Background. Despite tolerated sales in coffeeshops since 1970s, production of recreational cannabis has remained unregulated in the Netherlands, forcing coffeeshops to supply from illegal growers. In 2024, Netherlands will kick-off an experiment to examine whether and how quality-controlled recreational cannabis can be supplied from licensed growers to 75 participating coffeeshops in a closed supply chain in 10 cities.
Objectives: The study evaluates the experiment and monitor developments in the participating municipalities on cannabis consumption, public health, public disorder, and the illegal market.
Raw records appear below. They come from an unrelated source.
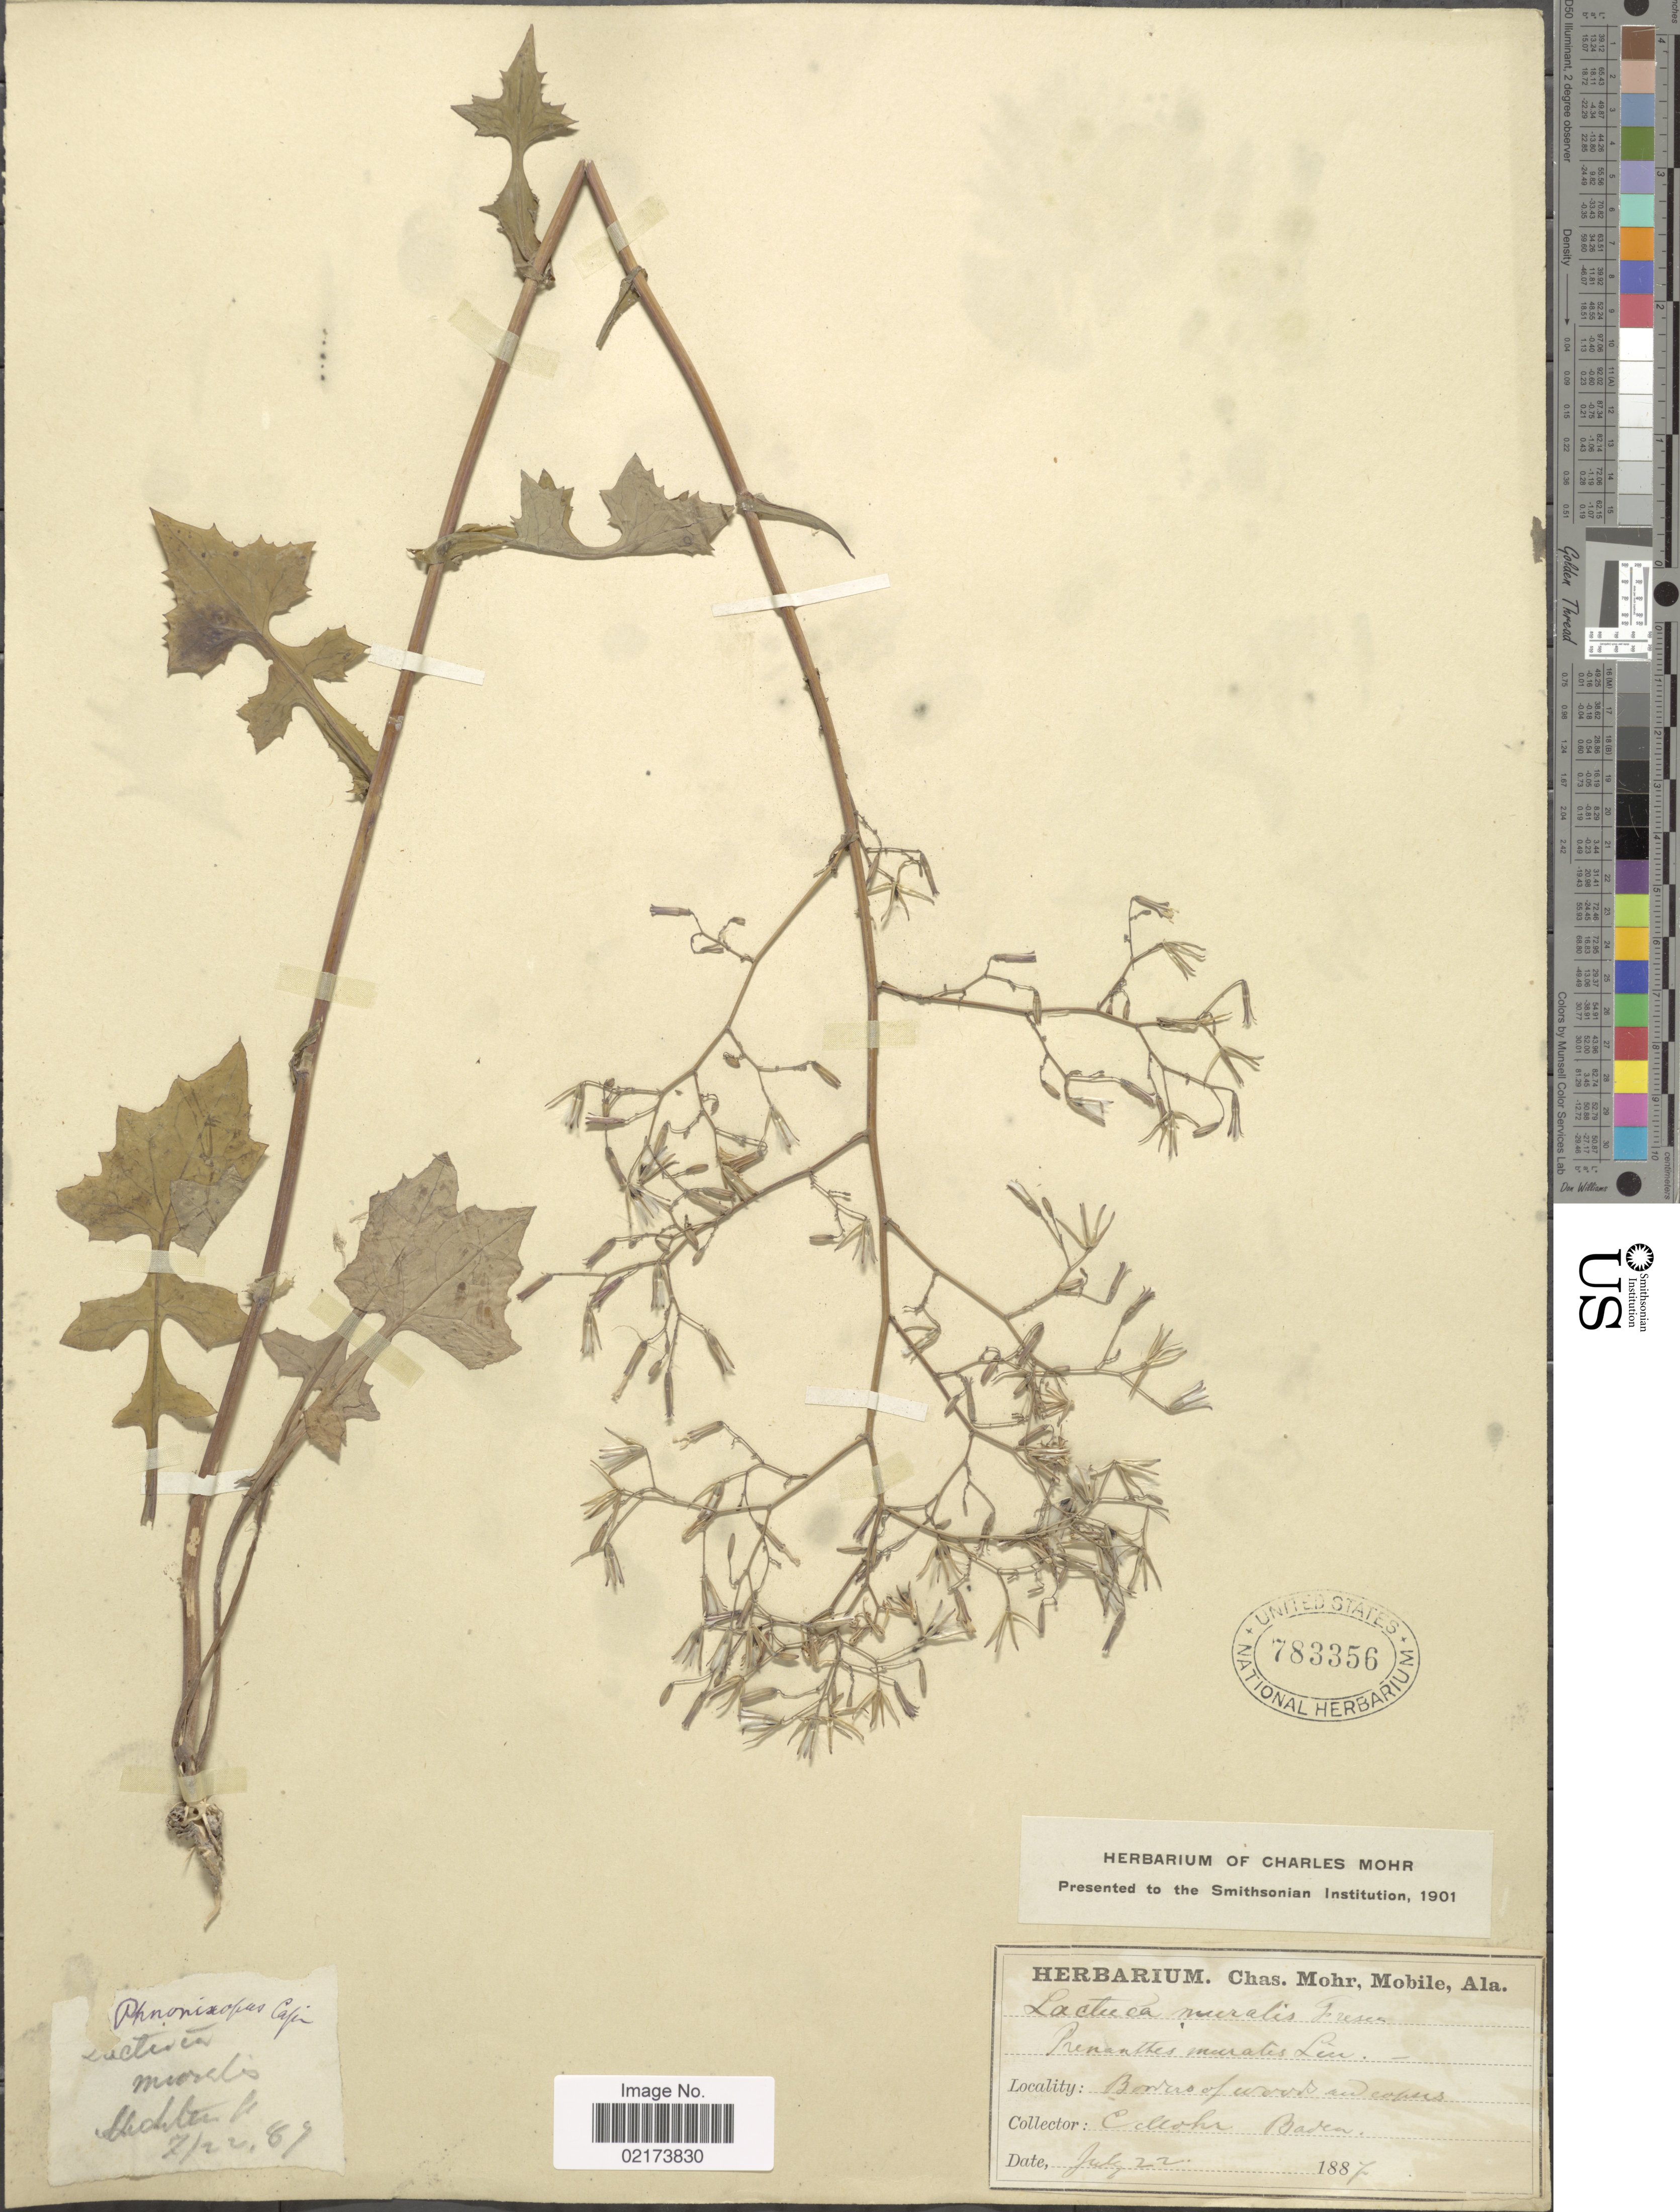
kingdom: Plantae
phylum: Tracheophyta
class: Magnoliopsida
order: Asterales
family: Asteraceae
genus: Lactuca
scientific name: Lactuca muralis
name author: (L.) Gaertn.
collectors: C. T. Mohr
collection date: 1887-07-22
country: Germany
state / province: Baden-württemberg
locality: Baden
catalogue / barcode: US 783356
Methods: Quasi-experimental design compares 10 municipalities (intervention group) to a control group of 10 municipalities. Mixed methods approach includes: coffeeshop visitor counts (n=1252); surveys among coffeeshop visitors (n=922) and neighbourhood residents (n=437); online survey among illegal market buyers (n=788); interviews (n=130). Baseline data about purchasing behavior, substance use, health, nuisance and illegal transactions were collected Sept’21-Aug’22.
Results: Results show relatively satisfied customers who frequent coffeeshops primarily for the atmosphere, location and high-cannabis quality. Most customers (73%) are (almost) daily cannabis users. The main reason for buying outside coffeeshops is price. Hasj and weed are cheaper on the illegal market.
Implications: These findings set the stage for subsequent assessments and inform policymakers and researchers about evaluating cannabis policies. Results suggest recreative cannabis regulation must compete with the illegal market on quality, variety and price.